BEGIN

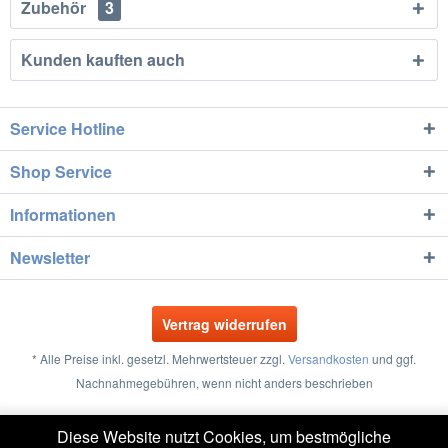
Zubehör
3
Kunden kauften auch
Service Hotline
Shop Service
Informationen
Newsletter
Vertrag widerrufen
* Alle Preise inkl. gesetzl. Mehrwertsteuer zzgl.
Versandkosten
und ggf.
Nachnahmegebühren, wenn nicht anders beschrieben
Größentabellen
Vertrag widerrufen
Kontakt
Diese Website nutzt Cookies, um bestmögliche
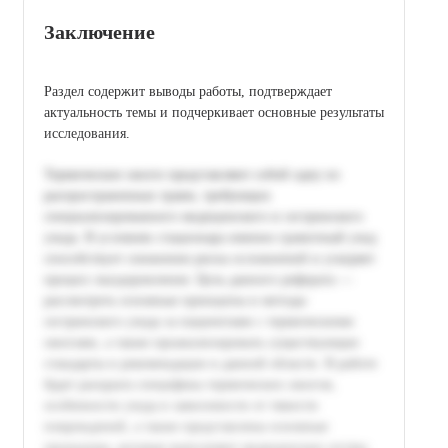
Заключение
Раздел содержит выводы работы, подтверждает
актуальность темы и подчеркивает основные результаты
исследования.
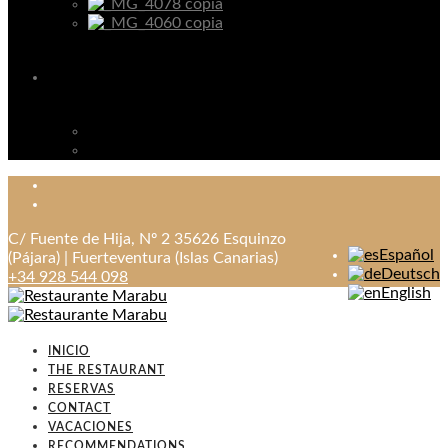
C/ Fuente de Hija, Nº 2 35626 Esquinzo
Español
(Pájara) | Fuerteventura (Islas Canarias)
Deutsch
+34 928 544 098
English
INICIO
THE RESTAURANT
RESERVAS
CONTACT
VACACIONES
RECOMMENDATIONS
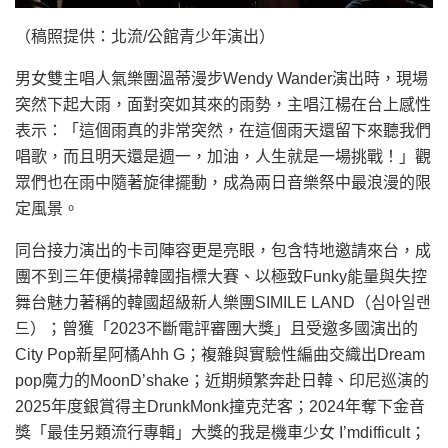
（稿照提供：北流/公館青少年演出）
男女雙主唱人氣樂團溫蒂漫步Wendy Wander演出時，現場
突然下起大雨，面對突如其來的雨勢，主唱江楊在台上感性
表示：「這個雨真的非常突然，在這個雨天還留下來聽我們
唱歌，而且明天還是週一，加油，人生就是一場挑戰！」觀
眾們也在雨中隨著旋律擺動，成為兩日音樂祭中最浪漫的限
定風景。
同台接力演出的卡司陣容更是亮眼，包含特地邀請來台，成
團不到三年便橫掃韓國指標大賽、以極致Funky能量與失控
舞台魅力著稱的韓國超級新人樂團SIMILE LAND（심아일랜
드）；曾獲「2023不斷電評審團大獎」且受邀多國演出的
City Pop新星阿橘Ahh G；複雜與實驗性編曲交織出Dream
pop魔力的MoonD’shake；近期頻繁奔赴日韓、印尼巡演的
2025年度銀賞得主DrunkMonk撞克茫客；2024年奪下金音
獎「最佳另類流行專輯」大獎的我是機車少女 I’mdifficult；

END

[What needs to be done] Without including the pictures, reproduce all entries exactly.

[Answer section]
Zubehör
3
Kunden kauften auch
Service Hotline
Shop Service
Informationen
Newsletter
Vertrag widerrufen
* Alle Preise inkl. gesetzl. Mehrwertsteuer zzgl.
Versandkosten
und ggf.
Nachnahmegebühren, wenn nicht anders beschrieben
Größentabellen
Vertrag widerrufen
Kontakt
Diese Website nutzt Cookies, um bestmögliche
Заключение
Раздел содержит выводы работы, подтверждает
актуальность темы и подчеркивает основные результаты
исследования.
C/ Fuente de Hija, Nº 2 35626 Esquinzo
Español
(Pájara) | Fuerteventura (Islas Canarias)
Deutsch
+34 928 544 098
English
INICIO
THE RESTAURANT
RESERVAS
CONTACT
VACACIONES
RECOMMENDATIONS
（稿照提供：北流/公館青少年演出）
男女雙主唱人氣樂團溫蒂漫步Wendy Wander演出時，現場
突然下起大雨，面對突如其來的雨勢，主唱江楊在台上感性
表示：「這個雨真的非常突然，在這個雨天還留下來聽我們
唱歌，而且明天還是週一，加油，人生就是一場挑戰！」觀
眾們也在雨中隨著旋律擺動，成為兩日音樂祭中最浪漫的限
定風景。
同台接力演出的卡司陣容更是亮眼，包含特地邀請來台，成
團不到三年便橫掃韓國指標大賽、以極致Funky能量與失控
舞台魅力著稱的韓國超級新人樂團SIMILE LAND（심아일랜
드）；曾獲「2023不斷電評審團大獎」且受邀多國演出的
City Pop新星阿橘Ahh G；複雜與實驗性編曲交織出Dream
pop魔力的MoonD’shake；近期頻繁奔赴日韓、印尼巡演的
2025年度銀賞得主DrunkMonk撞克茫客；2024年奪下金音
獎「最佳另類流行專輯」大獎的我是機車少女 I’mdifficult；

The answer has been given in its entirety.